Un soberbio establecimiento que para unos era albergue de "cogotudos"
y para otros la máxima expresión del prestigio y el refinamiento.
Sus habitaciones cobijaron, entre otros, al príncipe Bernardo de
Holanda, la actriz Malvina Pastorino, el cantante Carlos Gardel y los
periodistas Luis y Elías Sojit.
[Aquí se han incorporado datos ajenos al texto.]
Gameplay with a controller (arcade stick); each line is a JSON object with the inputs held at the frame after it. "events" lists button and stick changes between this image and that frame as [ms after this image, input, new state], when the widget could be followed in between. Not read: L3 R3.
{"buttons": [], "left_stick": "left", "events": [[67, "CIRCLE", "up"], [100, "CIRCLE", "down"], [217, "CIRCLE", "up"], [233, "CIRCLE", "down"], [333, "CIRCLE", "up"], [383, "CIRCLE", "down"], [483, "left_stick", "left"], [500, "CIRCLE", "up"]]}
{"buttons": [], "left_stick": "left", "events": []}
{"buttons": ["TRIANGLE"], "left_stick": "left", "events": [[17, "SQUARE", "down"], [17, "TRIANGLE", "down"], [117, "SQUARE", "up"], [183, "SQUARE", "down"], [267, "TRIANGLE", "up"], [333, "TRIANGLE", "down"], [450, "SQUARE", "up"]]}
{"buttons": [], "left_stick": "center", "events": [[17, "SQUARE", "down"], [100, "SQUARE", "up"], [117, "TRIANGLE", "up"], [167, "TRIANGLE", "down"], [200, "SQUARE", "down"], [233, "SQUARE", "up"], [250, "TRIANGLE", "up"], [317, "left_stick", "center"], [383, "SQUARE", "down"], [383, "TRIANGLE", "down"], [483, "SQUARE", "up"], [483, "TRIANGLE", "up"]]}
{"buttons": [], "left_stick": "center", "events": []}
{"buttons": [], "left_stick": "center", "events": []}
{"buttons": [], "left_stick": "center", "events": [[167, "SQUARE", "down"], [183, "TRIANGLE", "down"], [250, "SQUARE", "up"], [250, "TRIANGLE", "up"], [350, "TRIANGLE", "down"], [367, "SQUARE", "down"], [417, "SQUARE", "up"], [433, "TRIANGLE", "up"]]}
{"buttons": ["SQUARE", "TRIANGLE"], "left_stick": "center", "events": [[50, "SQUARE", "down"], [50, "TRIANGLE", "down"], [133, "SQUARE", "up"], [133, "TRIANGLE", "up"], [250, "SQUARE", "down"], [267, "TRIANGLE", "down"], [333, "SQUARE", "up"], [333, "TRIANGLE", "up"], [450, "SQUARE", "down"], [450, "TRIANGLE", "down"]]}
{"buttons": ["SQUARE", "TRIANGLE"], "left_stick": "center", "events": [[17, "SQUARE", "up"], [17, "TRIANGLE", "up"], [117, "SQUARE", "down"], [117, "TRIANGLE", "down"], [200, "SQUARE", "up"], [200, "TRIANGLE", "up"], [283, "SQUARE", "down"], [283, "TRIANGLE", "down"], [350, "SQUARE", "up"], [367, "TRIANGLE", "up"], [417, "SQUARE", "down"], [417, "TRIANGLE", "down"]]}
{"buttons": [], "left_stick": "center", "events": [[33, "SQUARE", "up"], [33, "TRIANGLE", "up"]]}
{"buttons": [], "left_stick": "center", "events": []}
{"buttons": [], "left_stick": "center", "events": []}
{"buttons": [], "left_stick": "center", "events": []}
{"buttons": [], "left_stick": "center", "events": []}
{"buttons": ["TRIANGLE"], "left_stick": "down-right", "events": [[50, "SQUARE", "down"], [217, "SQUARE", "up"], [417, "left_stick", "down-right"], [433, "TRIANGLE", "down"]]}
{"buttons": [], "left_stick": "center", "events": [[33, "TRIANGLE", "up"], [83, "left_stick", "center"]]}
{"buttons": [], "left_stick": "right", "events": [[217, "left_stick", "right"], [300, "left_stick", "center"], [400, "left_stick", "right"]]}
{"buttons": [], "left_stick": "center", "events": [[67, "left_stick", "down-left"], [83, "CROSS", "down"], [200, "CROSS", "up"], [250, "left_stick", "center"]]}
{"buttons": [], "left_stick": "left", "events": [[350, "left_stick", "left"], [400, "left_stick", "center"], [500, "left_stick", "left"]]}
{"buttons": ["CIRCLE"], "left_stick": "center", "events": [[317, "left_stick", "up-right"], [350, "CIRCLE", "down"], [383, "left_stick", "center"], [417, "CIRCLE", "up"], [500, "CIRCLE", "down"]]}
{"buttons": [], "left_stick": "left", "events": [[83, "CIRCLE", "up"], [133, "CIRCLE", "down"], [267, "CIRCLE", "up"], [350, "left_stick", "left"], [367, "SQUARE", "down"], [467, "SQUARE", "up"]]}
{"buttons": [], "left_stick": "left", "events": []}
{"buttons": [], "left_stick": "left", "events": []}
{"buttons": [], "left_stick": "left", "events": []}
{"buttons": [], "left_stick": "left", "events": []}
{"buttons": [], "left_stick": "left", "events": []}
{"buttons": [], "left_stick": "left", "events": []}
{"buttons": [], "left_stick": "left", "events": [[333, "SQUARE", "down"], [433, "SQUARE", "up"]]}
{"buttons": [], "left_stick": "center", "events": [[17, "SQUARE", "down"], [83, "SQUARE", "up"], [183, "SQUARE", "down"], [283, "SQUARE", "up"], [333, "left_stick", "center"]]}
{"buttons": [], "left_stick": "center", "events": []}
Hoy, tras años de desidia
que oscurecieron su señorial presencia pero no lograron opacarlo
totalmente, se ha encarado un proceso de paulatino reciclaje para devolverle
el brillo perdido. "El Periodista" recrea el tiempo de gloria
de un hospedaje cuyo nombre se escribe con finas letras doradas
El paso del tiempo fue dejando sus huellas en el Hotel
Plaza, que mantiene aun la belleza arquitectónica que marcó
sus años de esplendor. El antiguo y señorial edificio en
pleno centro de la ciudad, merece en sí el máximo respeto,
por su pasado de lujo y la historia que se cuela en cada rincón.
El hotel de la calle Chacabuco, durante varias décadas transitó
su época dorada. Para algunos sectores era el albergue de los "cogotudos",
para otros la máxima expresión del prestigio y el refinamiento.
Lo fundaron Amador y Venancio García, inmigrantes españoles
que habían llegado en los años 1908 y 1906, del pueblo de
Rivadeo, provincia de Lugo. Fueron primero propietarios de un modesto
hotel, el "Cuatro Naciones", que no tardó en hacerse
conocido entre la gente de la región, merced a la cálida
atención y el buen servicio. Con ese humilde emprendimiento fueron
extendiendo su fama entre los viajantes y consiguieron forjar un capital
que les permitiría lograr su máxima aspiración: instalar
un soberbio hotel en el centro de la ciudad, a pocas cuadras de la estación
de tren, siguiendo un sentido práctico y estético, con ornamentos
y decoraciones singulares y todas las comodidades para los viajantes.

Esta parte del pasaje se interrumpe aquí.